Cerró la cubierta del maletero y recogió su equipo. Cada objeto encontró su lugar preciso en sus manos y bajo los brazos. Ni tan siquiera se produjo el momento de pánico al preguntarse cómo había logrado transportar todo en el pasado. Y el hecho de que algunos actos parecían automáticos, como ir en bicicleta, le dio ánimos por un instante. Regresó por Fen Causeway y bajó la pendiente hacia la isla de Robinson Crusoe, diciéndose que el pasado había muerto, que había venido a enterrarlo.

Durante demasiado tiempo había permanecido como atontada frente a un caballete, incapaz de pensar en las posibilidades curativas inherentes al simple acto de crear. A lo largo de aquellos meses no había creado otra cosa que los medios de contribuir a su destrucción, coleccionando media docena de recetas de somníferos, limpiando y engrasando su vieja pistola, poniendo a punto el horno de gas, trenzando una soga con sus bufandas, creyendo en todo momento que su inspiración había muerto. Pero todo había concluido, al igual que las siete semanas de creciente temor, a medida que el trece de noviembre se aproximaba.

Se detuvo en el pequeño puente tendido sobre el estrecho arroyo que separaba la isla de Robinson Crusoe del resto de Sheep's Green. Aunque ya había amanecido, la niebla era espesa, y se extendía ante su campo visual como un banco de nubes. El canto vigoroso de un reyezuelo macho adulto surgió de un árbol suspendido sobre ella, y el tráfico de la calzada elevada pasó con el apagado estruendo irregular de los motores. Oyó el «cuac-cuac» de un pato cerca del río. El timbre de una bicicleta cascabeleó al otro lado del parque.

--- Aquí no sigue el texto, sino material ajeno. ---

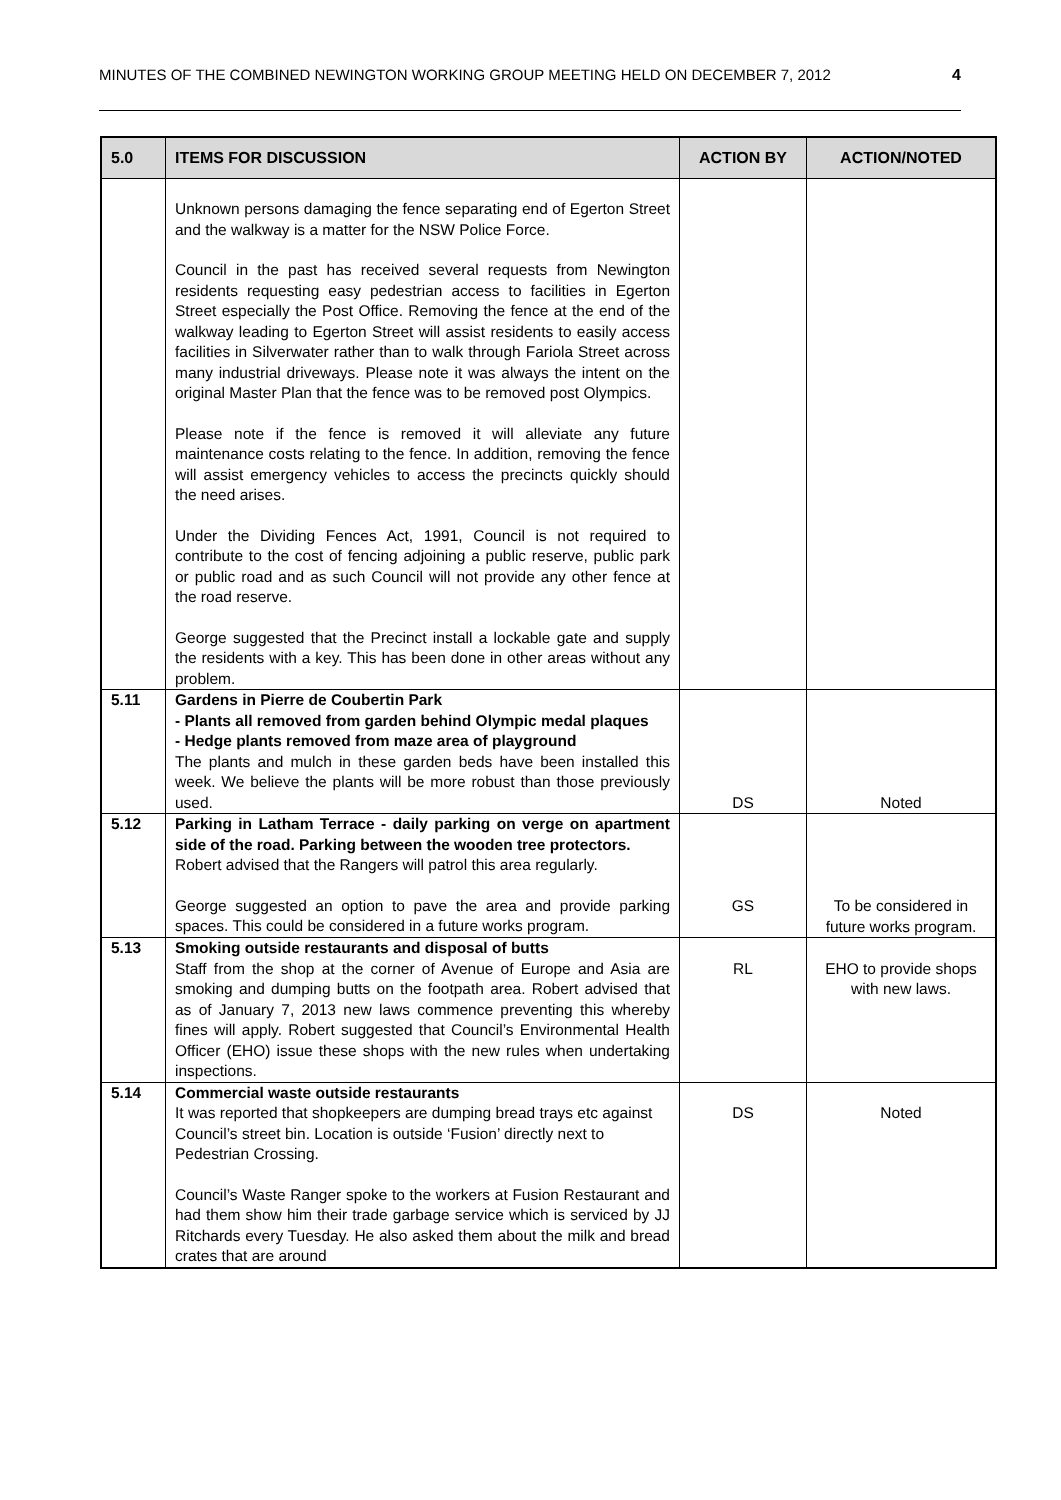MINUTES OF THE COMBINED NEWINGTON WORKING GROUP MEETING HELD ON DECEMBER 7, 2012 4
| 5.0 | ITEMS FOR DISCUSSION | ACTION BY | ACTION/NOTED |
| --- | --- | --- | --- |
| | Unknown persons damaging the fence separating end of Egerton Street and the walkway is a matter for the NSW Police Force. Council in the past has received several requests from Newington residents requesting easy pedestrian access to facilities in Egerton Street especially the Post Office. Removing the fence at the end of the walkway leading to Egerton Street will assist residents to easily access facilities in Silverwater rather than to walk through Fariola Street across many industrial driveways. Please note it was always the intent on the original Master Plan that the fence was to be removed post Olympics. Please note if the fence is removed it will alleviate any future maintenance costs relating to the fence. In addition, removing the fence will assist emergency vehicles to access the precincts quickly should the need arises. Under the Dividing Fences Act, 1991, Council is not required to contribute to the cost of fencing adjoining a public reserve, public park or public road and as such Council will not provide any other fence at the road reserve. George suggested that the Precinct install a lockable gate and supply the residents with a key. This has been done in other areas without any problem. | | |
| 5.11 | Gardens in Pierre de Coubertin Park - Plants all removed from garden behind Olympic medal plaques - Hedge plants removed from maze area of playground The plants and mulch in these garden beds have been installed this week. We believe the plants will be more robust than those previously used. | DS | Noted |
| 5.12 | Parking in Latham Terrace - daily parking on verge on apartment side of the road. Parking between the wooden tree protectors. Robert advised that the Rangers will patrol this area regularly. George suggested an option to pave the area and provide parking spaces. This could be considered in a future works program. | GS | To be considered in future works program. |
| 5.13 | Smoking outside restaurants and disposal of butts Staff from the shop at the corner of Avenue of Europe and Asia are smoking and dumping butts on the footpath area. Robert advised that as of January 7, 2013 new laws commence preventing this whereby fines will apply. Robert suggested that Council’s Environmental Health Officer (EHO) issue these shops with the new rules when undertaking inspections. | RL | EHO to provide shops with new laws. |
| 5.14 | Commercial waste outside restaurants It was reported that shopkeepers are dumping bread trays etc against Council’s street bin. Location is outside ‘Fusion’ directly next to Pedestrian Crossing. Council’s Waste Ranger spoke to the workers at Fusion Restaurant and had them show him their trade garbage service which is serviced by JJ Ritchards every Tuesday. He also asked them about the milk and bread crates that are around | DS | Noted |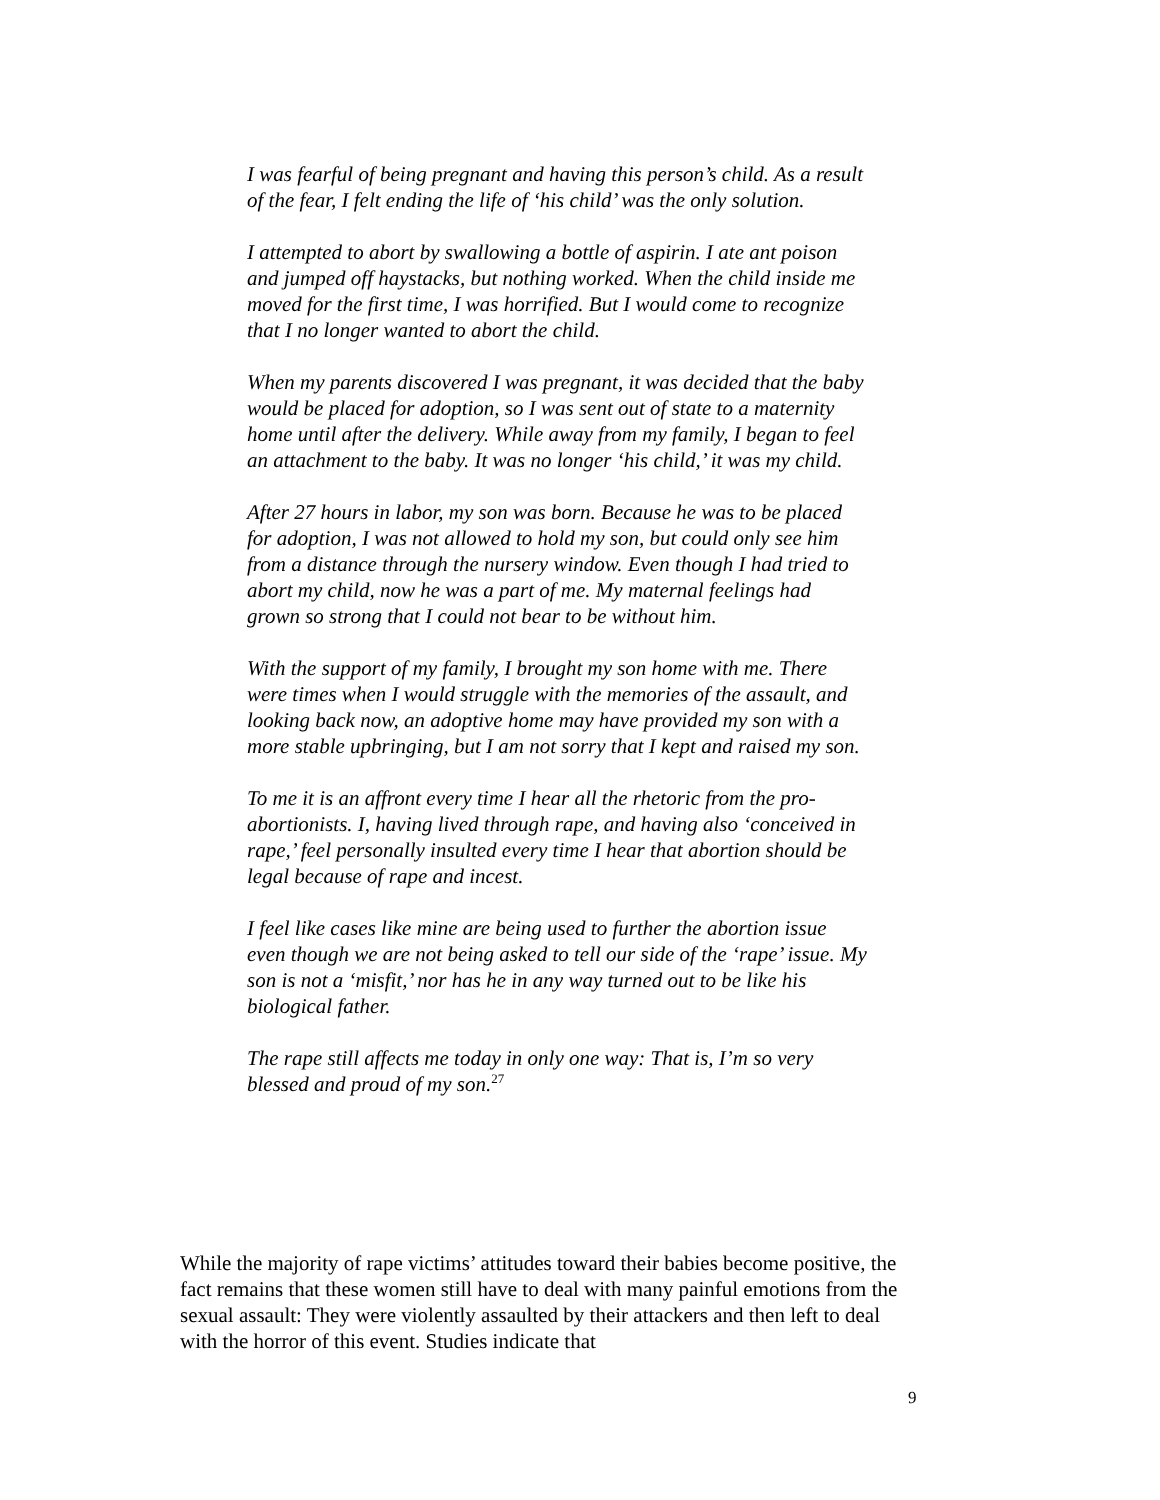I was fearful of being pregnant and having this person’s child. As a result of the fear, I felt ending the life of ‘his child’ was the only solution.
I attempted to abort by swallowing a bottle of aspirin. I ate ant poison and jumped off haystacks, but nothing worked. When the child inside me moved for the first time, I was horrified. But I would come to recognize that I no longer wanted to abort the child.
When my parents discovered I was pregnant, it was decided that the baby would be placed for adoption, so I was sent out of state to a maternity home until after the delivery. While away from my family, I began to feel an attachment to the baby. It was no longer ‘his child,’ it was my child.
After 27 hours in labor, my son was born. Because he was to be placed for adoption, I was not allowed to hold my son, but could only see him from a distance through the nursery window. Even though I had tried to abort my child, now he was a part of me. My maternal feelings had grown so strong that I could not bear to be without him.
With the support of my family, I brought my son home with me. There were times when I would struggle with the memories of the assault, and looking back now, an adoptive home may have provided my son with a more stable upbringing, but I am not sorry that I kept and raised my son.
To me it is an affront every time I hear all the rhetoric from the pro-abortionists. I, having lived through rape, and having also ‘conceived in rape,’ feel personally insulted every time I hear that abortion should be legal because of rape and incest.
I feel like cases like mine are being used to further the abortion issue even though we are not being asked to tell our side of the ‘rape’ issue. My son is not a ‘misfit,’ nor has he in any way turned out to be like his biological father.
The rape still affects me today in only one way: That is, I’m so very blessed and proud of my son.<sup>27</sup>
While the majority of rape victims’ attitudes toward their babies become positive, the fact remains that these women still have to deal with many painful emotions from the sexual assault: They were violently assaulted by their attackers and then left to deal with the horror of this event. Studies indicate that
9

A su izquierda, los cobertizos donde se reparaban las embarcaciones seguían cerrados a cal y canto. Delante, diez peldaños de hierro subían al puente Crusoe y descendían a Coe Fen, en la orilla este del río. Vio que habían dado una capa de pintura nueva al puente, un hecho que no había observado hasta entonces. Si antes era verde y naranja, con la herrumbre al descubierto en algunos puntos, ahora era marrón y crema; el crema pertenecía a una serie de balaustres entrecruzados que brillaban a través de la niebla. El puente parecía suspendido sobre la nada. La niebla alteraba y ocultaba todo cuanto lo rodeaba.